El presidente argentino Javier Milei será distinguido por su par israelí, Isaac Herzog, con la Medalla Presidencial de Honor, la máxima condecoración civil del Estado de Israel, durante su próxima visita oficial a ese país, en el marco de los 78 años de la independencia israelí. El anuncio fue realizado por la oficina del mandatario israelí, que destacó el respaldo político, diplomático y simbólico del presidente argentino desde su asunción en 2023.
La ceremonia se llevará a cabo en la Residencia Presidencial en Jerusalén y se inscribe en una agenda que incluirá también la inauguración de la embajada argentina en esa ciudad y la participación de Milei en los actos oficiales del Día de la Independencia, donde encenderá una antorcha en homenaje.
El reconocimiento fue recomendado por unanimidad por el comité asesor presidido por el ex juez de la Corte Suprema Yoram Danziger, que evaluó el rol del mandatario argentino en el escenario internacional y su alineamiento con Israel en momentos de alta tensión geopolítica.
Un respaldo político explícito y sostenido
Desde el gobierno israelí subrayaron que Milei ha mantenido un posicionamiento firme y sin ambigüedades. En ese sentido, el presidente Isaac Herzog afirmó: “El presidente Milei representa un liderazgo audaz y persigue una política clara e inequívoca de estar al lado del Estado de Israel”.
El mandatario israelí también recordó el impacto simbólico de la primera visita oficial de Milei al país en 2024, en medio del conflicto abierto tras los ataques del 7 de octubre. “Ofreció una amistad valiente y una asociación genuina en algunos de los momentos más difíciles que hemos conocido jamás”, señaló.
Además, Herzog remarcó el componente personal del vínculo: “Él guarda un lugar cálido en su corazón para el pueblo de Israel”, en una declaración que refuerza el carácter político e ideológico de la relación bilateral.
El reconocimiento también pone en valor decisiones concretas del gobierno argentino, como el traslado de la embajada a Jerusalén, una medida con fuerte peso diplomático, así como el acompañamiento a las familias de los rehenes y la condena explícita al antisemitismo.

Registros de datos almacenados

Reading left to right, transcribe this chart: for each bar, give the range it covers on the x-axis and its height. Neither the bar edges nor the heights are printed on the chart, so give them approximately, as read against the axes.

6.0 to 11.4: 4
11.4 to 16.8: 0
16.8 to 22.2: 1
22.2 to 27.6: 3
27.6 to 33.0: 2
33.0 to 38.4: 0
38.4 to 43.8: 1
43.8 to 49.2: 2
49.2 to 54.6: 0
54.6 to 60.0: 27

# QUÉ SE PIDE
Enumera, por favor, todas las frases que la nota sobre la condecoración a Milei cita entre comillas como dichas por Isaac Herzog.

# RESPUESTA
- “El presidente Milei representa un liderazgo audaz y persigue una política clara e inequívoca de estar al lado del Estado de Israel”
- “Ofreció una amistad valiente y una asociación genuina en algunos de los momentos más difíciles que hemos conocido jamás”
- “Él guarda un lugar cálido en su corazón para el pueblo de Israel”